Gou virus

Virus classification
- (unranked): Virus
- Realm: Riboviria
- Kingdom: Orthornavirae
- Phylum: Negarnaviricota
- Class: Bunyaviricetes
- Order: Elliovirales
- Family: Hantaviridae
- Genus: Orthohantavirus
- Species: Seoul orthohantavirus
- Virus: Gou virus

= Gou virus =

Species of virus

Gou virus (GOUV) is a single-stranded, negative-sense, enveloped novel RNA orthohantavirus. It is one of the known hantaviruses responsible for hantavirus hemorrhagic fever with renal syndrome in humans.

== Natural reservoir ==
Gou virus was first isolated from black rats (R. rattus) captured in Zhejiang Province in 2000. Genetically variant strains of GOUV have been found in black rats in Longquan, China. In addition, hantavirus strains isolated from R. flavipectus and R. norvegicus in Longquan are most closely related to GOUV.

== Transmission ==
Like all hantaviruses, transmission to humans is primarily through aerosolized rodent excreta and hand-to-mouth contamination from fomites. No human-to-human transmission has been documented. Longquan City, Zhejiang province, China, has a persistently high rate of human infection with GOUV. There is speculation that a variant strain of GOUV is transmissible from human-to-human. However, this has not yet been confirmed with epidemiological trace-back analysis.

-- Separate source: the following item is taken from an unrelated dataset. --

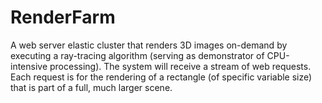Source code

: # RenderFarm
A web  server  elastic  cluster  that  renders  3D  images  on-demand by executing a ray-tracing algorithm (serving as demonstrator of CPU-intensive processing). The system will receive a stream of web requests.  Each request is for the rendering of a rectangle (of specific variable size) that is part of a full, much larger scene.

== Morbidity and mortality ==

Between 1974–2011, in annual numbers (cases/100,000 population), a total of 20 patients died of HFRS in Longquan, with an average fatality rate of 1.07%. The highest fatalities were between 1974–1983 with an 11% death rate (10 deaths/91 cases). Seasonally, all deaths occurred in autumn and winter. No deaths have been reported since 2007. This is believed to be due to early diagnosis and improved supportive treatment.